Descriptions of Types of Posts
Ends-Corners-Line-Blank-Gate Posts

It is important to understand the differences in end, corner, line and gate posts. With some styles of fence it makes no difference, but on other styles, it is a world of difference.

In the case of some ornamental aluminum fences, vinyl fence and wood split rail, the posts have pre-routed holes to accept rails from the fence sections. The position of the holes will determine the use of the post.

For these styles the following definitions and descriptions are true.

End Post: any post that ends a line of fence. A gate terminates a line for this purpose. The fence may continue on the other side of a gate and that post would also be an end post. An end post has holes on one side of the post only for rails to slide into. Only one section of fence is connected to that post. An end post can also be a gate post.

Line Post: any intermediate post that has fence connected to two opposite sides forming a straight line (180 degrees). These posts have holes on two sides of the post, opposite each other. An easy way to figure the quantity of line posts required on a line of fence is to figure the total sections in the line and subtract one. That is why it is necessary to know measurements on both sides of a gate. the gate breaks the total line into two distinctly different lines for these purposes. In some styles of fence, such as split rail, a line post may have holes bored completely through the post so rails can butt to each other, or overlap. Angles close to 180 degrees require the use of line posts. The holes may need widened to allow the rails to slide in, depending on the style of fence.

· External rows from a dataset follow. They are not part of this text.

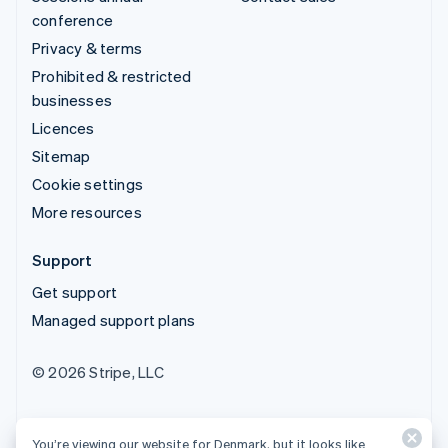
conference
Privacy & terms
Prohibited & restricted
businesses
Licences
Sitemap
Cookie settings
More resources
Support
Get support
Managed support plans
© 2026 Stripe, LLC
You’re viewing our website for Denmark, but it looks like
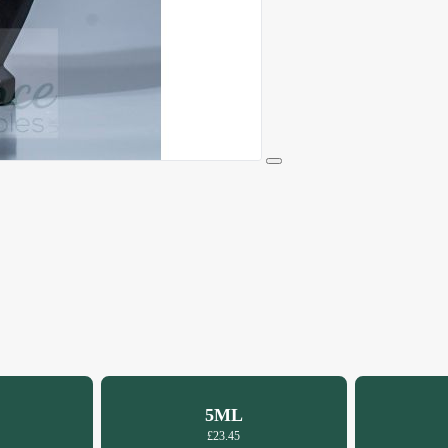
5ML
£23.45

Corner Posts: any post that is to be used on a 90 degree corner to join two lines of fence. The holes are on two sides adjacent to each other. Corner posts can be used for odd angles where the angle is closer is between 45 and 90 degrees. An angle of 45 degrees may require a corner or line post, depending on style and preference.

Blank Post: a post with no holes. Commonly these are used as a gate post where no fence is to be attached to the post. Therefore a gate post can be a blank post. Your mail box post is a blank post (most likely). Avoid using blank posts as hinge posts. The fact that a fence is attached to the gate post makes it stronger and a lot of sagging gate problems can be traced to leaning blank posts.

Gate Post: a post that is used to latch or hinge a gate. A gate post can be a blank, end, line or corner post depending on how and where sections of fence also must be attached to the post. Every gate has two gate posts, unless another structure is used to latch or hinge the gate from. Often times a gate post is a larger size than the others and a heavier wall thickness, if applicable. This is necessary to hold the weight of the gate.

Hinge Post: a gate post that the gate is hinged on. A double swing gate would have two hinge posts. A single swing gate has one hinge post. Large gates may require a larger hinge post to support the weight of the gate.

Latch Post: a gate post that a gate latches to. A double gate has no latch posts and a single swing gate has one. Most of the time the latch post is the same size as the hinge post for appearance sake, but it does not have to be. A latch post can be an end, line, corner or blank post.

This may not be the final word on definitions of these types of posts, because every manufacturer and installer may have a different description or different terminology, but it may help to clarify the differences. It will increase your odds of getting the correct response by asking for the proper type, instead of asking, "How much are your posts?". Also you will understand that you do not want holes in your gate post that goes next to the garage (that one should be a blank post).